Author:

Abstract:

Microreactor technology is an attractive means to intensify methane-to-syngas production processes as microreactors have shorter characteristic heat and mass transfer distances relative to conventional methane-to-syngas reactors. Current industrial syngas production processes are characterized by contact times on the order of seconds while syngas generation processes using microreactor technology have demonstrated reaction time scales on the order of milliseconds. In this work a scale-out strategy for microreactor stacks with alternating combustion and reforming channels with sub-millimeter gap size is proposed. Microreactor geometries were simulated using the computational fluid dynamics (CFD) software package Fluent® and catalytic surface reaction rates were implemented using recently published reduced rate expressions derived from microkinetic modeling for methane combustion over Pt and methane steam reforming and watergas-shift reactions over Rh. Using this model, microreactor stacks of several sizes were studied under varying degrees of heat loss by changing the external heat loss coefficient. The maximum heat loss of a stack occurs at the critical heat loss coefficient and this quantity was used to compare the stability of the different stacks. It was found that for a given set of flow rates and material properties, there is a minimum stack size below which methane combustion cannot be sustained and thus the stack will not function.

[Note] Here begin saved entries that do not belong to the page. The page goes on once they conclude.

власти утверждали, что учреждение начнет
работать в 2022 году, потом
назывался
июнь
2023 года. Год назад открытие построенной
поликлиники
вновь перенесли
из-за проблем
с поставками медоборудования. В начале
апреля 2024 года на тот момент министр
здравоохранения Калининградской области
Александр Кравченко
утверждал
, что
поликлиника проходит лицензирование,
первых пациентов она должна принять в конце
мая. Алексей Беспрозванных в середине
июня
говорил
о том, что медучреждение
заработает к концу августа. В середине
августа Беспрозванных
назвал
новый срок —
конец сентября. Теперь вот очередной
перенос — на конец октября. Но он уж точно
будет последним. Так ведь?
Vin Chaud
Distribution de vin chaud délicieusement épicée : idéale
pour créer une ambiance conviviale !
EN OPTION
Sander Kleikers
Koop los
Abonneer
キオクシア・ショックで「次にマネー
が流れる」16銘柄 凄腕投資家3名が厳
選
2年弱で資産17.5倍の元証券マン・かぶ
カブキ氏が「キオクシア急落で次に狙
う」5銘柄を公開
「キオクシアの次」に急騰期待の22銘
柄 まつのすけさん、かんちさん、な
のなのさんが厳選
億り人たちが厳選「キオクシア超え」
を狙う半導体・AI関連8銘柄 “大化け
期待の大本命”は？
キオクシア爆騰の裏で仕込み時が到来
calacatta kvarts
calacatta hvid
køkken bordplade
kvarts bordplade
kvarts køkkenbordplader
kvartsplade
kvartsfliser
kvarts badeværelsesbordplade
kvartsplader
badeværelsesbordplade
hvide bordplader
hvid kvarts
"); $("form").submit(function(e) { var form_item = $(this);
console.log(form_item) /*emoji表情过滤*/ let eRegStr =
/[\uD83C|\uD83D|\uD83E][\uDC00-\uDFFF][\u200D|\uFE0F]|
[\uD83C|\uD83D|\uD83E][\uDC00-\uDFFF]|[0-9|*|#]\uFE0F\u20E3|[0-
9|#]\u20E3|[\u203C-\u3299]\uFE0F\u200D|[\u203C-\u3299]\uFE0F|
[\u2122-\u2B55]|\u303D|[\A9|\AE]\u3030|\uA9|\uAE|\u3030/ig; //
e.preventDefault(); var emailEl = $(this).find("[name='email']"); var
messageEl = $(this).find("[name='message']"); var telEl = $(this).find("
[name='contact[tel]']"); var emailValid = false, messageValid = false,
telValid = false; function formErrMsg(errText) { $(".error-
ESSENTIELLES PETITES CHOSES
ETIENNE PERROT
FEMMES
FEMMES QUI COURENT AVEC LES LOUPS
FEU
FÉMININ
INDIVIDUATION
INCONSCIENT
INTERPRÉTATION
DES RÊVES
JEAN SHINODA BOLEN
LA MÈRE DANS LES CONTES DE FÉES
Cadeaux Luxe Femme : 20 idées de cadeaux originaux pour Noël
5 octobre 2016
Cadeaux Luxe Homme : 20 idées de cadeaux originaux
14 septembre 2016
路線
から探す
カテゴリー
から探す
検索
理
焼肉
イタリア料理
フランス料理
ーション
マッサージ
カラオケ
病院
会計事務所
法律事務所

For a wall thermal conductivity of 100 W/m-K, the minimum size was seven channels while at 23 W/m-K the minimum size was eleven channels. The behavior of individual channels within one stack was investigated in order to understand the extinction mechanism as well as heat generation and consumption within the stacks. It was found that near the critical heat loss coefficient of the stack, methane conversion within the combustion channel closest to the stack edge drops significantly and upon further heat loss combustion in this channel dies and causes extinction of the entire stack.